**Texte du document:**
»»
En 2005, les recettes ordinaires se sont élevées à 12,69 millions d’euros (63 % de loyers, 26 % de revenus du portefeuille, 4 % de fermages de chasse et pêche, 6 % de produits des bois, 1 % de recettes diverses). Il faut y ajouter 5,68 millions de recettes extraordinaires, ce qui fait un total de 18,37 millions.

• Patrimoine financier : 30 millions d’euros constitué d’actions, d’obligations d’Etat, de liquidités et placements à court terme.

• Propriétés dont la famille royale a la jouissance effective : châteaux de Ciergnon, de Fenffe et de Villers-sur-Lesse, château du Belvédère, château et résidence au Stuyvenberg, serres de Laeken, villa Clémentine à Tervueren.

• Droit de chasse : en vertu de la loi du 28 février 1882, le droit de chasse a été réservé à la Couronne sur les biens du domaine d’Ardenne (6700 hectares).
««
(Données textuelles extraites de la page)
»»
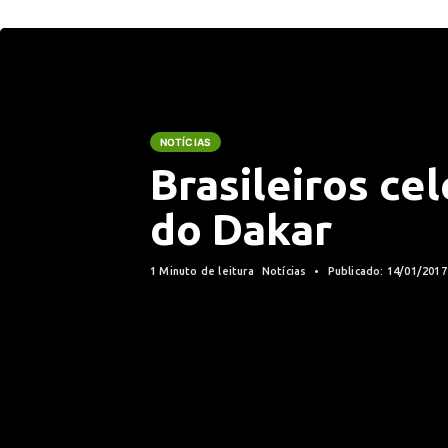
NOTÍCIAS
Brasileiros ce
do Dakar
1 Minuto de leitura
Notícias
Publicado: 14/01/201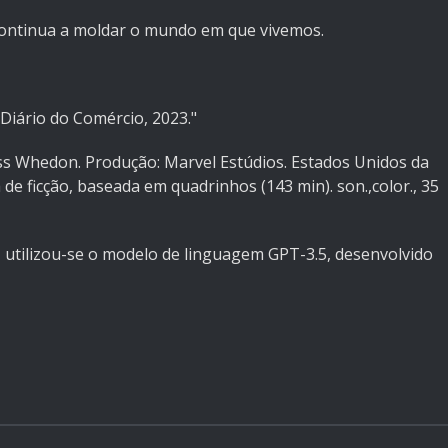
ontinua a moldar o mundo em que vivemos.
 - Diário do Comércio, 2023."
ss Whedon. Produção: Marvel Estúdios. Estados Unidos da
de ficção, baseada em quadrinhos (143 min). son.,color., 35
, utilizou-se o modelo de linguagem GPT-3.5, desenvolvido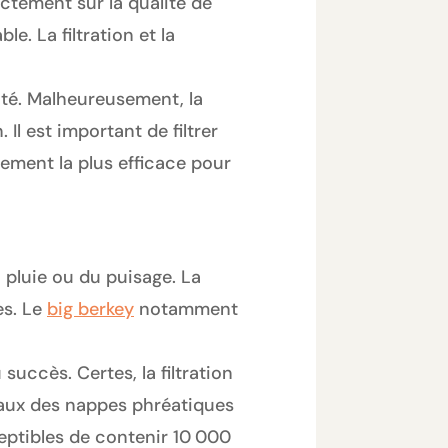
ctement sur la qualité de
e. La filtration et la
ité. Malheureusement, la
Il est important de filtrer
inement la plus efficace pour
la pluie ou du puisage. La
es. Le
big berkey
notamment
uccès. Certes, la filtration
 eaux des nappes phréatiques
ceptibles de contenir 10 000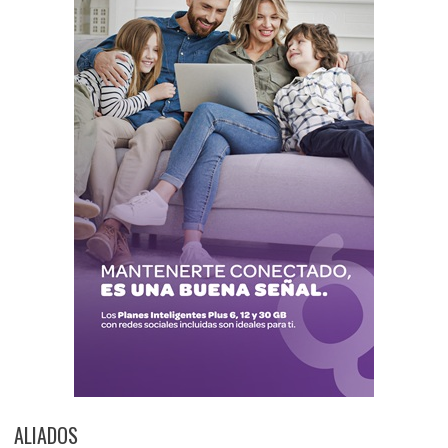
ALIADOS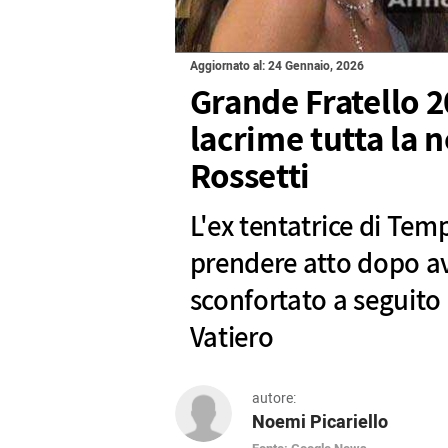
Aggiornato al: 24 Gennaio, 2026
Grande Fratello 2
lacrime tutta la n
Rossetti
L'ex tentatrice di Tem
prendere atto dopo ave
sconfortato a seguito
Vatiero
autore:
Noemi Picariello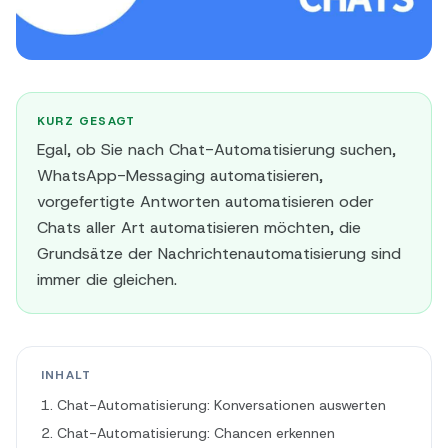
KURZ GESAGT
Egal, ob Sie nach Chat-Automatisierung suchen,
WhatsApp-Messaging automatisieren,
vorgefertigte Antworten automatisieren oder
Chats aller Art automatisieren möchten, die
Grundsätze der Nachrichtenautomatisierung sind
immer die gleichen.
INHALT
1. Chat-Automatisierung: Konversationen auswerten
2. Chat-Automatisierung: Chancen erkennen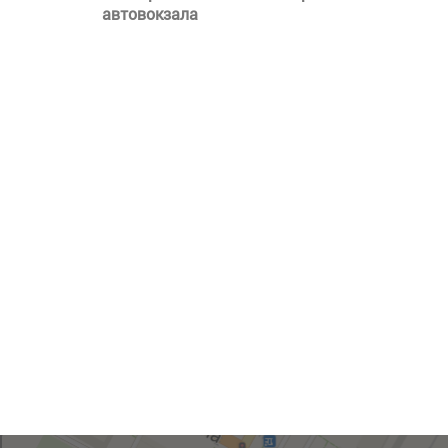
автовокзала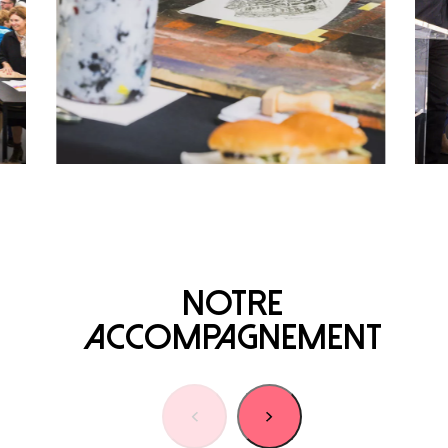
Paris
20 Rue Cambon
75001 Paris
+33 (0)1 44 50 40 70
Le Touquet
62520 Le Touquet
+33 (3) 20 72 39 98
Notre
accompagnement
««
**Tâche à réaliser:** Mettez à jour le texte sur le patrimoine de la Couronne en le recopiant à partir des mots « En 2005, les » jusqu'aux mots « Clémentine à Tervueren. » inclus. Remplacez-y « Patrimoine financier » par « Avoir financier ».

**Réponse:**
En 2005, les recettes ordinaires se sont élevées à 12,69 millions d’euros (63 % de loyers, 26 % de revenus du portefeuille, 4 % de fermages de chasse et pêche, 6 % de produits des bois, 1 % de recettes diverses). Il faut y ajouter 5,68 millions de recettes extraordinaires, ce qui fait un total de 18,37 millions.

• Avoir financier : 30 millions d’euros constitué d’actions, d’obligations d’Etat, de liquidités et placements à court terme.

• Propriétés dont la famille royale a la jouissance effective : châteaux de Ciergnon, de Fenffe et de Villers-sur-Lesse, château du Belvédère, château et résidence au Stuyvenberg, serres de Laeken, villa Clémentine à Tervueren.